*Instructions for the task*: Please give back only the lines below from the one containing "thumb cmc: (880, 902)" to the one containing "ring pip: (811, 721)", each repeated word for word, both ends included.

*Dataset content*:
______________________________

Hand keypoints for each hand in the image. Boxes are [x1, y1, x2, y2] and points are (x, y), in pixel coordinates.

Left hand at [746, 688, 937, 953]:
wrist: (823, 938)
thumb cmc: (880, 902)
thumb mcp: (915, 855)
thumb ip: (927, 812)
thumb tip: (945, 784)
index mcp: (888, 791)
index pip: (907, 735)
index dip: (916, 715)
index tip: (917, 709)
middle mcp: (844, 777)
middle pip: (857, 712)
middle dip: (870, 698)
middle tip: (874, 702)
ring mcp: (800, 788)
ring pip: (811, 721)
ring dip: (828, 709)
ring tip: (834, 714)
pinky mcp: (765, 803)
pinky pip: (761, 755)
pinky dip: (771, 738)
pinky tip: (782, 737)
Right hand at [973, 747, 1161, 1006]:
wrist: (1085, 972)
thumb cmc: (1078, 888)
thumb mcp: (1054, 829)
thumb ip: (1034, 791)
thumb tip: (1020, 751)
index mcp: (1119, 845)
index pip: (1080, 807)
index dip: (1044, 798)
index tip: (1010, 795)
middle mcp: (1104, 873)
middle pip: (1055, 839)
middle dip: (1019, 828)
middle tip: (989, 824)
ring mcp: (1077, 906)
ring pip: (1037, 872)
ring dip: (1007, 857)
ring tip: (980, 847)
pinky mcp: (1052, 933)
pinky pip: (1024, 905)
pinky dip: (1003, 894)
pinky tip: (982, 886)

______________________________

*Reply to the exercise*:
thumb cmc: (880, 902)
thumb mcp: (915, 855)
thumb ip: (927, 812)
thumb tip: (945, 784)
index mcp: (888, 791)
index pip: (907, 735)
index dip: (916, 715)
index tip: (917, 709)
middle mcp: (844, 777)
middle pip: (857, 712)
middle dip: (870, 698)
middle tip: (874, 702)
ring mcp: (800, 788)
ring pip: (811, 721)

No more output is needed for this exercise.